▸ **What you have to do**:
Give only the number of lines in the rows below that contain the string "range", counting matches in the same case only.

▸ **Recorded information**:
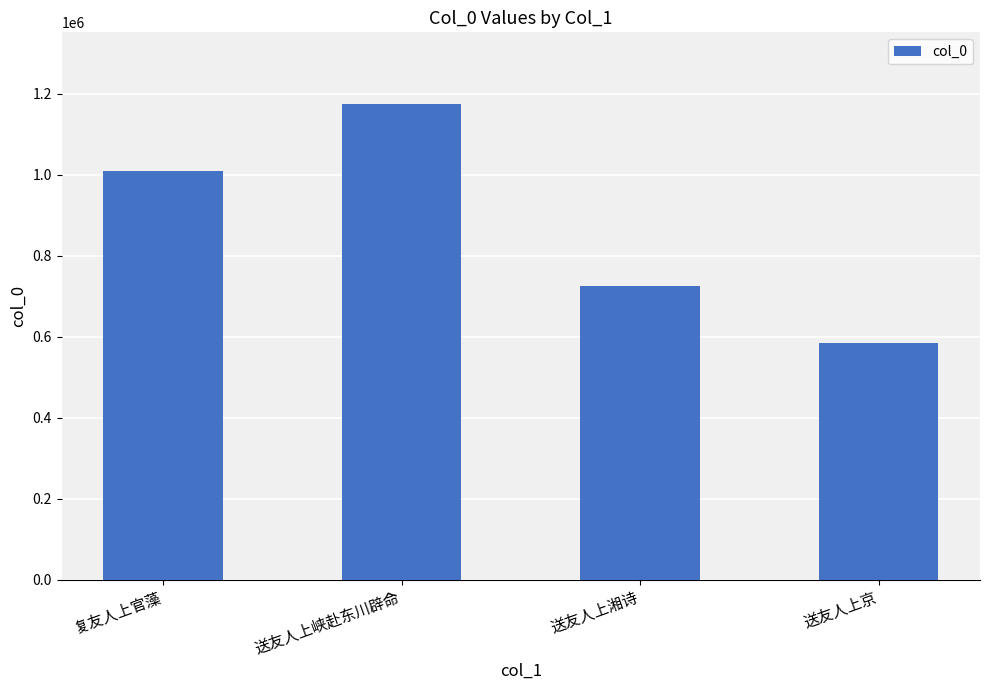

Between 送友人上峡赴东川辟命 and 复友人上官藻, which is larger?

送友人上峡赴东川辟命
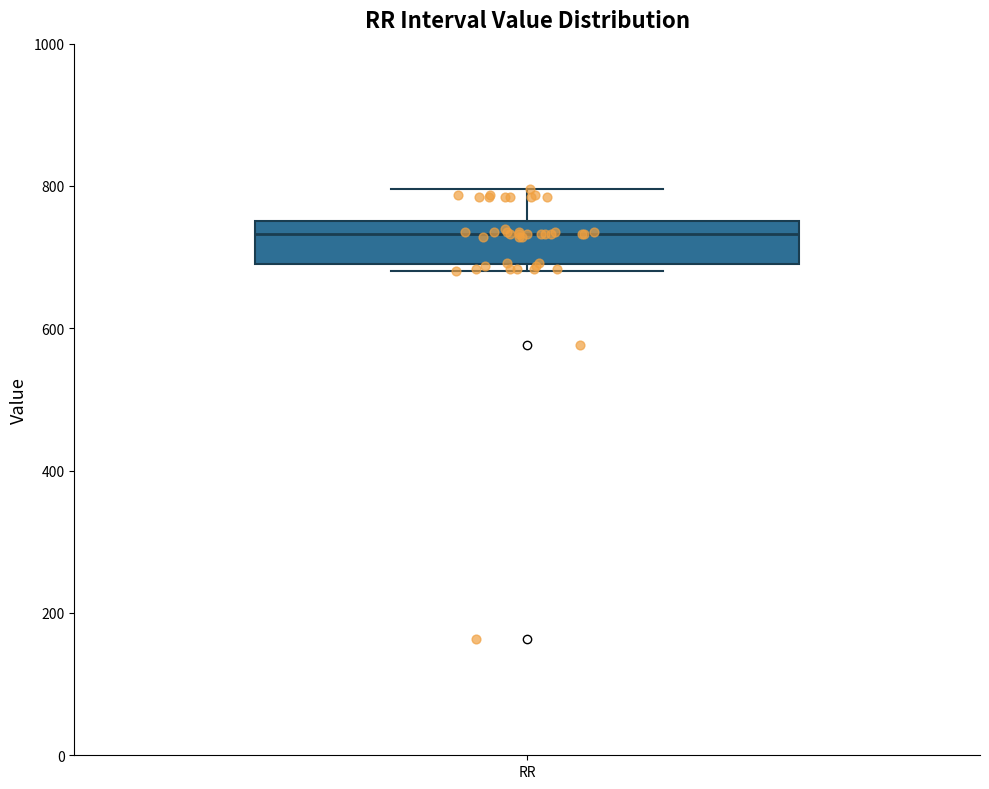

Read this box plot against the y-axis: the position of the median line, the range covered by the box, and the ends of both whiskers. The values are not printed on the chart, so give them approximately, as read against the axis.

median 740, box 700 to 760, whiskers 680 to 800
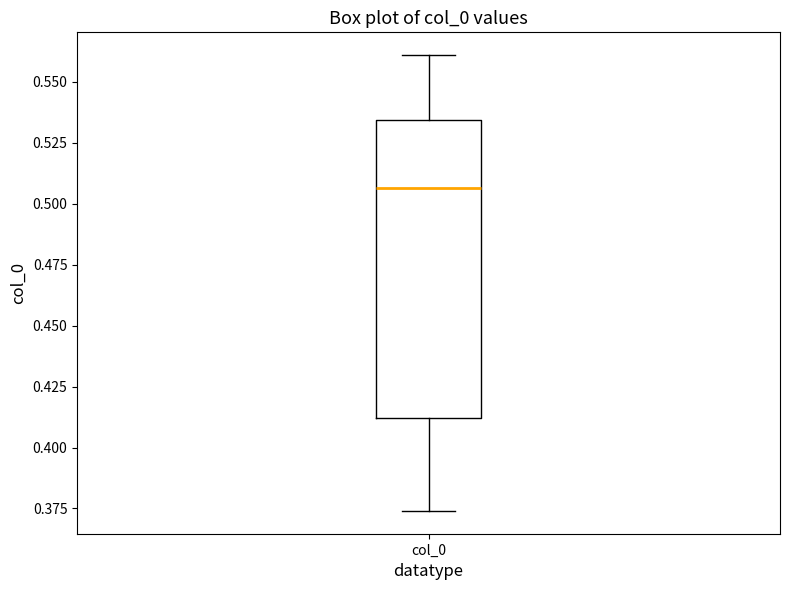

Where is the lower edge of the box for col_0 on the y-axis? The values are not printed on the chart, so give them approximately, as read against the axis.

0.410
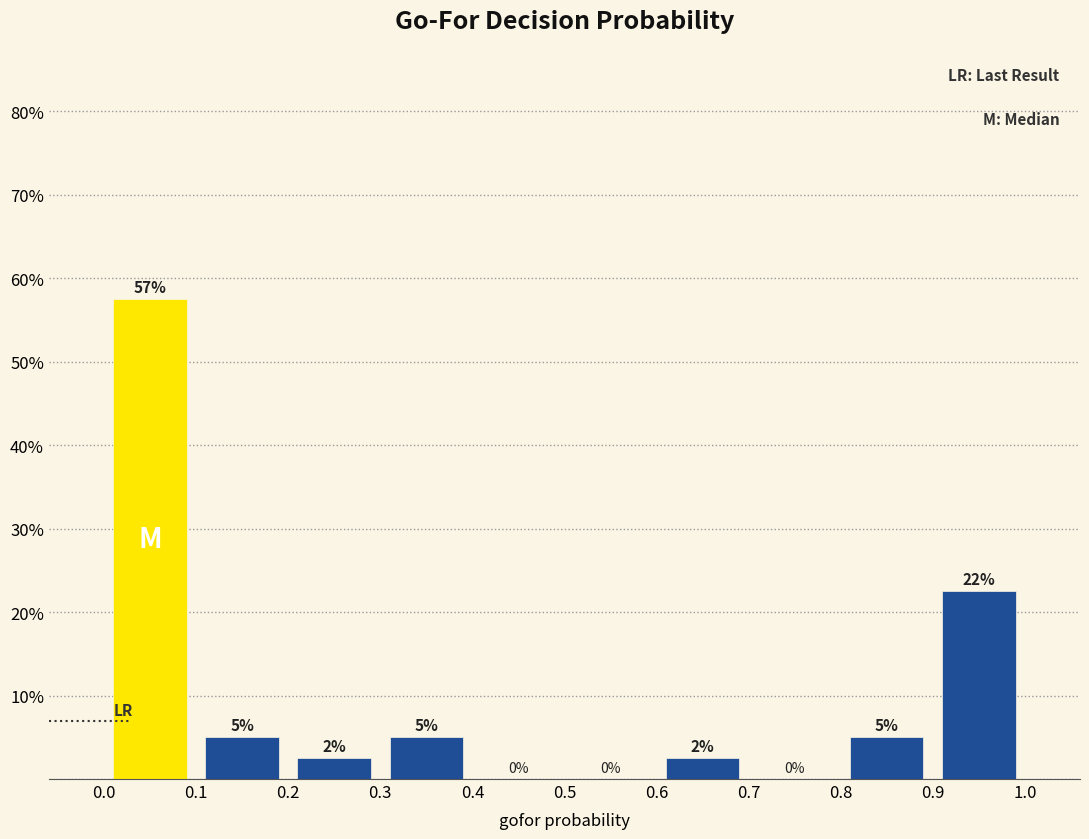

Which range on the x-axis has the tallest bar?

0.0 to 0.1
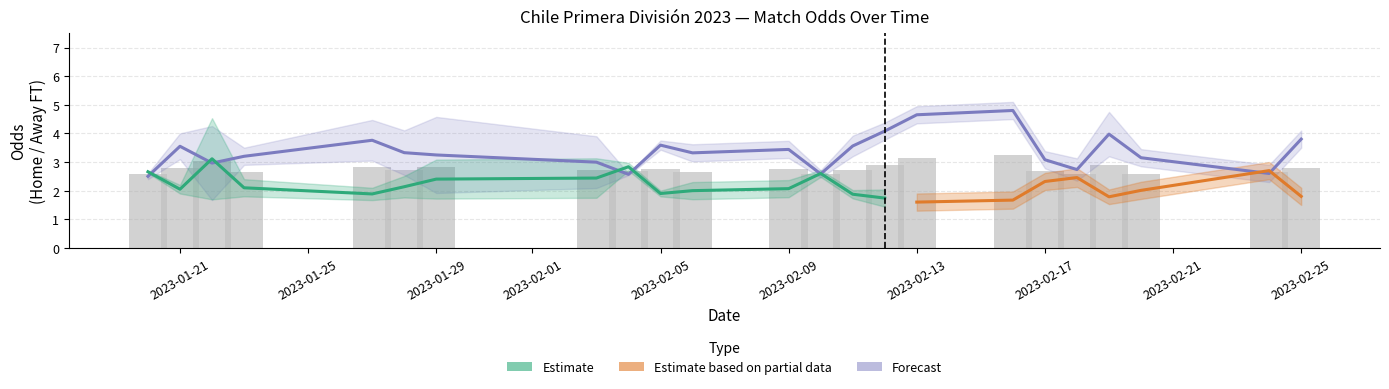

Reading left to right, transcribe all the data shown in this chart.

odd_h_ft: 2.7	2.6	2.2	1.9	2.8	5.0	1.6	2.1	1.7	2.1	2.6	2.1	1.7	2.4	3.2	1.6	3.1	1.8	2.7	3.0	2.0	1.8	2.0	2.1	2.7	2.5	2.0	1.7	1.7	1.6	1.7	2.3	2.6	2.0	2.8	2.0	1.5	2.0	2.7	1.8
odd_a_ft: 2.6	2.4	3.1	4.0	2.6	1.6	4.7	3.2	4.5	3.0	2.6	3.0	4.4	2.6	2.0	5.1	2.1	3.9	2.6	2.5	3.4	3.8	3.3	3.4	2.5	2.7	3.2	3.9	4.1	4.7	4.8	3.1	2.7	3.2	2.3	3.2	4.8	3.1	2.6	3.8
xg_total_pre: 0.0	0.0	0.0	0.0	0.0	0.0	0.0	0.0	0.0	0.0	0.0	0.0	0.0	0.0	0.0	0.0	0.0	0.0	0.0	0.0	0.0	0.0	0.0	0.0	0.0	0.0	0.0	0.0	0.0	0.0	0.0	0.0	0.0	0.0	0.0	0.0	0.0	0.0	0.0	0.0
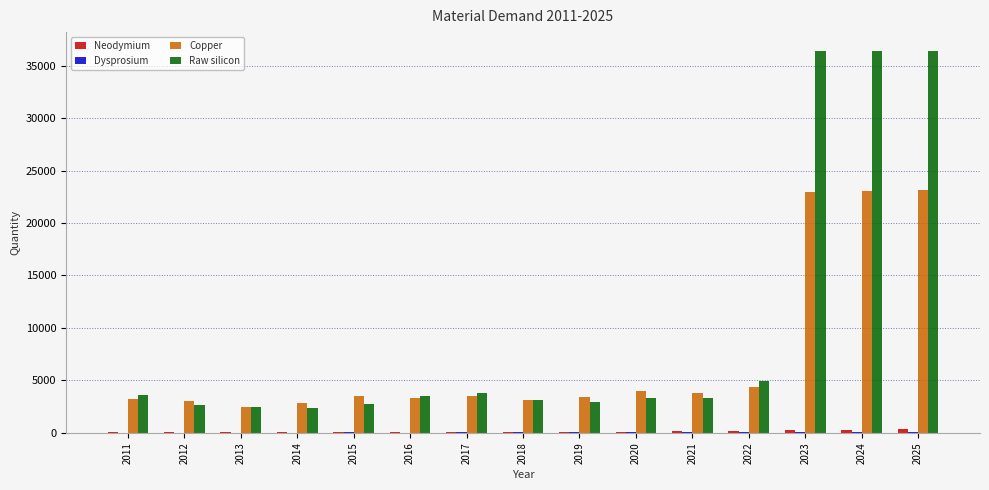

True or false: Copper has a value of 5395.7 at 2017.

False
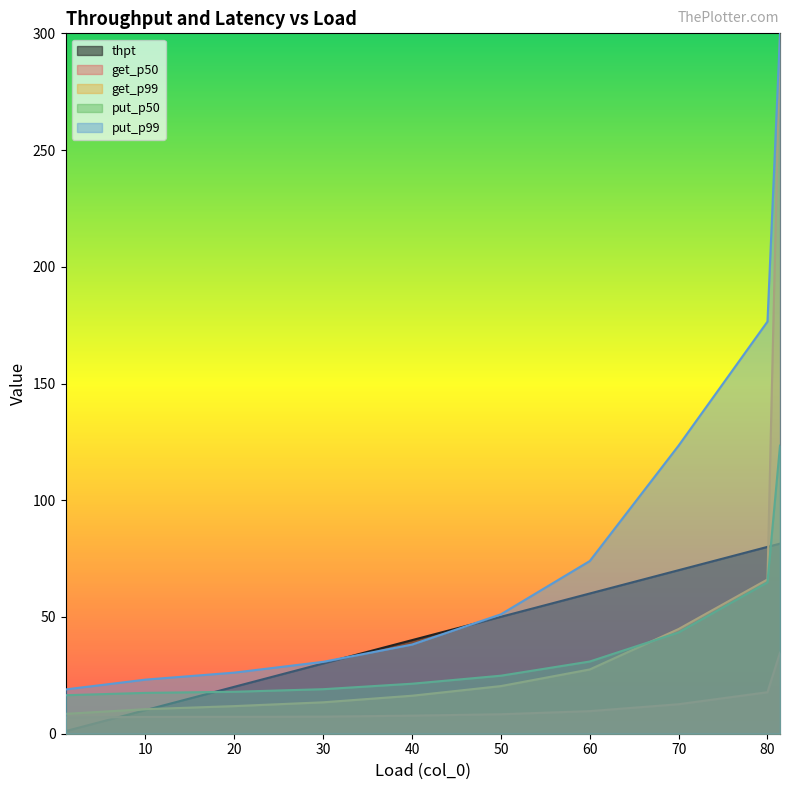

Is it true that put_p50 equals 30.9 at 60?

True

▸ **Solution for this problem**:
2